2nd Chance screens in the Premieres section.
By Laura Kern
There’s no denying that real-life criminal acts — the more bizarre, the better — provide the basis for some of cinema’s most transfixing stories, in both narrative and documentary realms. And judging from current viewing trends, reality-based entertainment is more popular than ever.
The source material for the 2022 Festival’s fiction selections is heavy on original stories (many leaning toward the fantastical), but, as often is the case, tales involving varying types of true crime form the backbone of a handful of documentary titles. The theme also shows up in an upcoming dramatic series chronicling a missing-person investigation in small-town Sweden, which is screening in the Indie Episodic Program.
Criminal charges in these films range from the petty, like identity-based ones, to more serious cases like murder and greed-driven corporate crime. Two documentaries place their focus on recent, extremely high-profile subjects involving once-relied-upon entities like Boeing and Bill Cosby.
As they say, truth is stranger than fiction, and these titles all seem assured of getting people talking.
2nd Chance (Premieres) — Richard Davis, the colorful subject of Ramin Bahrani’s first documentary feature, initially set out to fight crime, with his company Second Chance.
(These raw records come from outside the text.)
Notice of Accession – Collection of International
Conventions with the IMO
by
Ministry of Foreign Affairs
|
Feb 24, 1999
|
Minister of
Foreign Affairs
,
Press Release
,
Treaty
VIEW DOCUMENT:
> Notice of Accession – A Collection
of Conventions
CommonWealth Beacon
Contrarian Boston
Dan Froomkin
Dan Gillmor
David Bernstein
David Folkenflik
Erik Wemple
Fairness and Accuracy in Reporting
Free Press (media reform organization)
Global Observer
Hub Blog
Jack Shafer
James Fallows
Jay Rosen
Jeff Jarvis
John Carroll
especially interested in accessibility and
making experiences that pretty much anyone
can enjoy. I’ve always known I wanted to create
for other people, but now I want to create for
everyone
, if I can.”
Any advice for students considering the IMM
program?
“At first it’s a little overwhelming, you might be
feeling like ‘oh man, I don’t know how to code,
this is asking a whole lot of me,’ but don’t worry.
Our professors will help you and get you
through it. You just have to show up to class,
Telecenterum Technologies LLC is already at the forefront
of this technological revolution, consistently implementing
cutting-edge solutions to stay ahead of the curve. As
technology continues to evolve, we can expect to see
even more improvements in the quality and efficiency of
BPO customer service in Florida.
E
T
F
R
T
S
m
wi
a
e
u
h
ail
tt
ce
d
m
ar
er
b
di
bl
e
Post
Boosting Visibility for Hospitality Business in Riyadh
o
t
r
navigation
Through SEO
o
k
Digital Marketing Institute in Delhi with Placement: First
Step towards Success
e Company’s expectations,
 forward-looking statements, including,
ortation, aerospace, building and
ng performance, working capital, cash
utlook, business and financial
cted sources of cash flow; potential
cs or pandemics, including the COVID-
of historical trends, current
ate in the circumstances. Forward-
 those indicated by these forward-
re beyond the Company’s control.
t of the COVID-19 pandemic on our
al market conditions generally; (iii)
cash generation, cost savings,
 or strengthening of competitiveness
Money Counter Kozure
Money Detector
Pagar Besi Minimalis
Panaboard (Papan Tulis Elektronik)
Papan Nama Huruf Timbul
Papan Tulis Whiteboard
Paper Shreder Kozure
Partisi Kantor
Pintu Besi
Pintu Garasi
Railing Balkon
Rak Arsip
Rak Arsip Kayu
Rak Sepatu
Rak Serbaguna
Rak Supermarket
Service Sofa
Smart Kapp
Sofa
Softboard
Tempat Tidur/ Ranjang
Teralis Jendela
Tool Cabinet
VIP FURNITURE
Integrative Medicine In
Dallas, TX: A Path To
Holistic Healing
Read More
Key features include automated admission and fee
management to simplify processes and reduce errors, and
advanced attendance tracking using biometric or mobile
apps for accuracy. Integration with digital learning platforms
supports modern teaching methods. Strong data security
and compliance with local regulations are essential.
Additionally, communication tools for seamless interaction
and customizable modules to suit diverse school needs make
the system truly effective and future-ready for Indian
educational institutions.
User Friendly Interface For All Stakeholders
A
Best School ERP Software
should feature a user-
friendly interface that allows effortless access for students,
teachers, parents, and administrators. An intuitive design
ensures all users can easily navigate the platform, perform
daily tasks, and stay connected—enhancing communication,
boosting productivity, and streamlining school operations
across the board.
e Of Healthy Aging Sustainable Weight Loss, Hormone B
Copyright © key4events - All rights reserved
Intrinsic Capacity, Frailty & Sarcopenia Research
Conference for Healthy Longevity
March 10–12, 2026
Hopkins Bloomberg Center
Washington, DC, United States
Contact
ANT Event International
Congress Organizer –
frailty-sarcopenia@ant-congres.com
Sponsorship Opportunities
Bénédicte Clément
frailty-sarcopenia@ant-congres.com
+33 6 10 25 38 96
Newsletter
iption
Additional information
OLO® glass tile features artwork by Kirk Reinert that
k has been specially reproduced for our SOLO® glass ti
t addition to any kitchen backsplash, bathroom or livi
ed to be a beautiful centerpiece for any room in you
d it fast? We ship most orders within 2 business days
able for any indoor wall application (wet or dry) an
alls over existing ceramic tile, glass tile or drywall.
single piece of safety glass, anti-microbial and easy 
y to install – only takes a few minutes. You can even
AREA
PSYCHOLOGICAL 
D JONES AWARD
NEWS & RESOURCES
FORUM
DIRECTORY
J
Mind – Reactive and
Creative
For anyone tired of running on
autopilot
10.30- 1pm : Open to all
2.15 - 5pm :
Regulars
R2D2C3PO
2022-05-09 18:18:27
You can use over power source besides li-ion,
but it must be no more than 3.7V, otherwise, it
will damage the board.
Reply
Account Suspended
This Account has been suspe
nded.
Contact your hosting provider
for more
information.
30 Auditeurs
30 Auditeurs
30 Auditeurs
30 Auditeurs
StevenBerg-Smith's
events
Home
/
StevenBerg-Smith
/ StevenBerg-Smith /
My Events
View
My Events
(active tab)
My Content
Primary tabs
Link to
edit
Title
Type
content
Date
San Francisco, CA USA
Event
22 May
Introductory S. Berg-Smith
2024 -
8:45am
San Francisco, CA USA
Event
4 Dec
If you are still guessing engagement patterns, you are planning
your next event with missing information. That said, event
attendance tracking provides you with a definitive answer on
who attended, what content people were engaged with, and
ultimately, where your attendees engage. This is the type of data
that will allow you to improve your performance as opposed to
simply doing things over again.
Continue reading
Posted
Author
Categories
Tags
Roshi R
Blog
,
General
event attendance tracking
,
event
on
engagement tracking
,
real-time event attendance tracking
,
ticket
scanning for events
They developed the first lightweight bulletproof vests made of Kevlar and the like, which assisted in saving the lives of hundreds of law enforcement officers. But along the way, Davis also fell into some criminal ways, his sketchy dealings eventually leading to legal battles over fraudulent claims about his products. He is a man passionate about his stance, however lawful.
892 (U.S. Dramatic) — A dramatized account of the descent of Brian Easley (John Boyega), a U.S. Marine veteran whose escalating troubles eclipsed one morning in 2017 when he walked into a Wells Fargo bank, asked for money, and claimed to have explosives in his bag. But of course, there’s more to the story, something in the fight-the-system Dog Day Afternoon vein, revealing how desperation and battling injustice can turn anyone into a criminal.
The Dark Heart (Indie Episodic) — The Sundance Film Festival presents the first three episodes of Gustav Möller’s five-part, made-for-TV Scandi noir that tracks the case of a disappearance of a wealthy landowner in southern Sweden and a young missing-persons investigator’s obsession with uncovering the truth behind the seemingly unsolvable case. The names of all parties involved have been changed, but the real-life details are well-known, at least in its home country, becoming the subject of an acclaimed book in 2018.
DOWNFALL: The Case Against Boeing (Premieres) — After two devastating and deadly Boeing 737 MAX crashes in a period of just five months late 2018/early 2019, the one-time king of aviation was placed under the microscope. Despite their best efforts to lay the blame elsewhere, Boeing was charged with “criminal conspiracy to defraud the FAA,” resulting in a massive $2.5 billion settlement. Sundance Film Festival regular Rory Kennedy’s film details the events leading up to investigation with shocking clarity, aided by ex-employees of the airline company and the families of passengers tragically lost on those flights.
Free Chol Soo Lee (U.S. Documentary) — In 1973, 19-year-old Korean émigré Chol Soo Lee was wrongly convicted for a gangland murder in San Francisco’s Chinatown. His imprisonment launched a movement, as a large community of supporters rallied for his freedom. This moving, quietly devastating film shows the permanent toll 10 years of prison life took on a man already faced with a difficult existence.
My Old School (Premieres) — It’s perhap better to go into this one cold, but we will say that the crime committed by Brandon Lee, a newly enrolled student at Glasgow’s Bearsdon Academy in 1993, while quite harmless, is still highly intriguing. Details of his school days and surfacing secrets about his strange life are related through scenes of animation and firsthand accounts by former teachers, classmates, and Lee himself (as embodied by actor Alan Cumming). Interestingly, the film’s director Jono McLeod is also a Bearsdon alum.
We Need To Talk About Cosby (Premieres) — There’s already been a lot of talk about Bill Cosby, the formerly beloved TV star and comedian who was publicly accused in recent years of multiple instances of sexual assault. He was convicted in one case and sent to prison, but in June of this year, the conviction was overturned and the 83-year-old released. This disturbing four-part series features testimonies from his victims and commentary from others who knew him and worked with him. “I never thought I’d ever wrestle with who we all thought Cosby was and who we now understand him to be. I’m not sure he would want me to do this work, but Cliff Huxtable definitely would,” director W. Kamau Bell said in a statement released to the public.